Role confusion: Spatial UI controls inside a 3D world
When indirect controls (raycast or pinch) on spatial UI sit alongside 3D direct manipulation (grabbing, tapping objects), users can experience role confusion where it is not visually obvious which actions need direct physical interaction and which need indirect menu input. Put simply, users could reach for objects that need a menu click. They raycast at objects they could grab.
Design accordingly:
- Make the input mode visually obvious for each target. Use distinct affordances for grabbable 3D objects and clickable spatial UI: different highlight styles, different cursor behavior, and different hover feedback.
- Group by interaction type when possible. Cluster all the menu-driven actions on a clearly-bounded panel, and leave the direct-manipulation surface visually clean. Mixing the two in the same visual space is the worst case.
- Use audio and visual feedback to teach the mode on first interaction. Distinct sounds for “you grabbed something” and “you selected a menu item” help users build the mental model quickly.

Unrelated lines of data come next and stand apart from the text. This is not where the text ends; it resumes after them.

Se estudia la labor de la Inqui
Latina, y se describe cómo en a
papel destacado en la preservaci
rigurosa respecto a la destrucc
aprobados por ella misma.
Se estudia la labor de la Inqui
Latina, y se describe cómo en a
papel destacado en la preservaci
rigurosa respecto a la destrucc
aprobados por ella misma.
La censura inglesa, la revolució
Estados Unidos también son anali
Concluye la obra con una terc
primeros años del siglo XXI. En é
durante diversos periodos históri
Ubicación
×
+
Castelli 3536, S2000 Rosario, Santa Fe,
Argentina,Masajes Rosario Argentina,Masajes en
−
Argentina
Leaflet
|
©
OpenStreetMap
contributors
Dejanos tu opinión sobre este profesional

The middle distance problem
Transitioning between direct touch and ray casting fails when a panel sits at an awkward middle distance. The panel is close enough that the highlight or hover state appears, but too far for the user to physically reach it. Without a clear visual indicator, users do not realize they need to switch from reaching to raycasting. They reach for the panel, miss, reach again, and give up, never realizing the panel was in raycast range the whole time.
Design accordingly:
- Avoid placing UI in the middle distance (roughly 0.5m to 0.8m from the user) when possible. Either bring the panel into clear direct-touch range (under ~46cm) or push it well into raycast range (1m or more).
- Show a mode indicator when the panel transitions. When the panel exits direct-touch range, the cursor or hover style should change visibly to a raycast reticle so the user understands what changed.

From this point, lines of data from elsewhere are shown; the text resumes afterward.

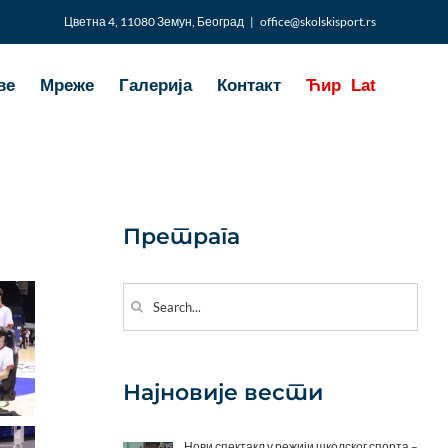
Цветна 4, 11080 Земун, Београд
|
office@skolskisport.rs
ве
Мреже
Галерија
Контакт
Ћир
Lat
Претрага
Search
for:
Најновије вести
Нови спектакл у режији школског спорта –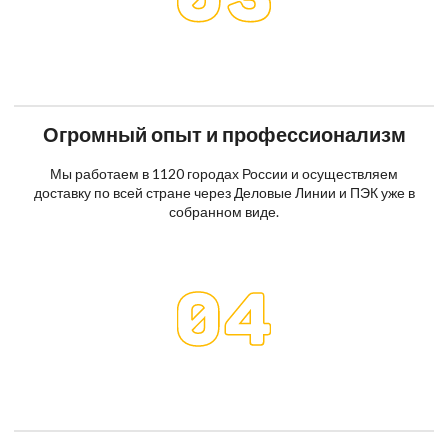
Огромный опыт и профессионализм
Мы работаем в 1120 городах России и осуществляем
доставку по всей стране через Деловые Линии и ПЭК уже в
собранном виде.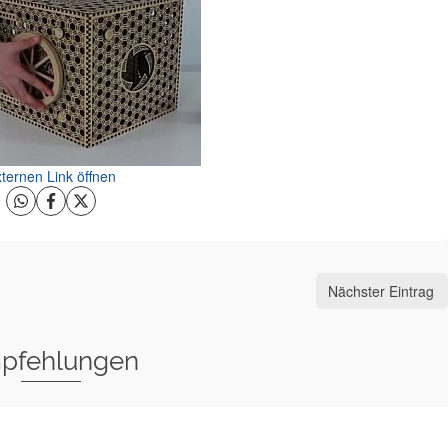
ternen Link öffnen
Nächster Eintrag
pfehlungen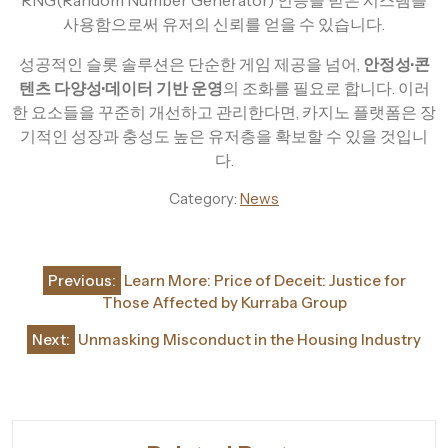
사용함으로써 유저의 신뢰를 얻을 수 있습니다.
성공적인 슬롯 솔루션은 단순한 게임 제공을 넘어,
안정성·콘
텐츠 다양성·데이터 기반 운영
의 조화를 필요로 합니다. 이러
한 요소들을 꾸준히 개선하고 관리한다면, 카지노 플랫폼은 장
기적인 성장과 충성도 높은 유저층을 확보할 수 있을 것입니
다.
Category:
News
Post
Previous:
Learn More: Price of Deceit: Justice for
navigation
Those Affected by Kurraba Group
Next:
Unmasking Misconduct in the Housing Industry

- Test the handoff zone explicitly. Mid-distance handoffs are where most users lose the thread. Verify the visual transition is unmistakable.

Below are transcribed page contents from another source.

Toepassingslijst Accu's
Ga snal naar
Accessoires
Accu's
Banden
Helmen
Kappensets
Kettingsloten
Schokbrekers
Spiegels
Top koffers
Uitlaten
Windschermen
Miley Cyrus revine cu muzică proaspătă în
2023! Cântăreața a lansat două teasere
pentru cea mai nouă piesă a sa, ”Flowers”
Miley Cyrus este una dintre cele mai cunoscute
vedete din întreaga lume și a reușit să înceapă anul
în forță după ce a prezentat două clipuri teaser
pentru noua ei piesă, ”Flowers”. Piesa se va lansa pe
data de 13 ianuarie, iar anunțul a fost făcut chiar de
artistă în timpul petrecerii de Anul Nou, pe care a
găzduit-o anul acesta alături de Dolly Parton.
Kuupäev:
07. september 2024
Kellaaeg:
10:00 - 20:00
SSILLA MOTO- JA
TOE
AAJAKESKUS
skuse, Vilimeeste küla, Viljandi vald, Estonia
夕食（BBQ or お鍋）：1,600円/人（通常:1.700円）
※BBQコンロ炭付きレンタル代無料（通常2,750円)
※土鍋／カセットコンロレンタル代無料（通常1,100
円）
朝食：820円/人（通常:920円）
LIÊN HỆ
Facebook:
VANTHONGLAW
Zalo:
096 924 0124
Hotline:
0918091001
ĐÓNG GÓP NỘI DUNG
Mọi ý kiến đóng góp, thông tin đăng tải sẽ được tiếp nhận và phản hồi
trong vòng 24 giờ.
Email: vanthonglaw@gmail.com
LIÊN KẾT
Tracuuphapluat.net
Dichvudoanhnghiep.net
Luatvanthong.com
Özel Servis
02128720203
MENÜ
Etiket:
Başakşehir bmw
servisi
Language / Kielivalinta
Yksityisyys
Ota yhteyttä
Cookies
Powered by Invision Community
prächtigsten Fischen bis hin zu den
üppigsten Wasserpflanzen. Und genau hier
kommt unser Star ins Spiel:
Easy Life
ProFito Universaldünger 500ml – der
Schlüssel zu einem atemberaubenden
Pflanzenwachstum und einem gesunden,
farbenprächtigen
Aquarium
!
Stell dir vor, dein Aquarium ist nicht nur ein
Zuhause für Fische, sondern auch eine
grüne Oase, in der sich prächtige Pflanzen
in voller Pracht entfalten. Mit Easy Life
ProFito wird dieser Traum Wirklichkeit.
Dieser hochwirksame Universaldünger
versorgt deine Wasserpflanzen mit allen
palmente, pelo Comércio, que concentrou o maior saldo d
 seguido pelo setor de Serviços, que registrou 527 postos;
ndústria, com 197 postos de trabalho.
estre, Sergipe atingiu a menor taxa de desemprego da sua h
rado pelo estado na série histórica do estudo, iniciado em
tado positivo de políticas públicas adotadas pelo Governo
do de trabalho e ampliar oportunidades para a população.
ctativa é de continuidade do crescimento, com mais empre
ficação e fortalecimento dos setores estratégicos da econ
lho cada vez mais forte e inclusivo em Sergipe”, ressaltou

Panels should always orient toward the user so they can be easily read and interacted with. If you let users reposition panels, the panel’s pitch and yaw should update automatically so it continues facing the user. Hold the panel’s roll constant. Free-rotation modes can exist, but they should be opt-in (a deliberate gesture or modifier), not the default behavior of release-after-grab.
DO Use visually distinct affordances for grabbable 3D objects and clickable spatial UI in the same scene. Different highlights, cursors, and hover states teach the user which input applies.
DON'T Use the same hover or selection feedback for 3D objects and spatial UI controls. When everything looks alike, users cannot tell which inputs apply where.
DO Show a visible mode change when a panel transitions between direct-touch and raycast range. The cursor or hover style should make the new mode unmistakable.
DON'T Place UI panels at middle distance (0.5 to 0.8m) without a clear mode indicator. Users will reach for them, miss, and not realize the panel is actually in raycast range.
DO Keep panels oriented toward the user. When the user repositions a panel, auto-update pitch and yaw so it stays facing them and hold roll constant.
DON'T Leave panels at free-floating, crooked angles by default after a grab. Users have to perform tedious extra gestures to straighten them.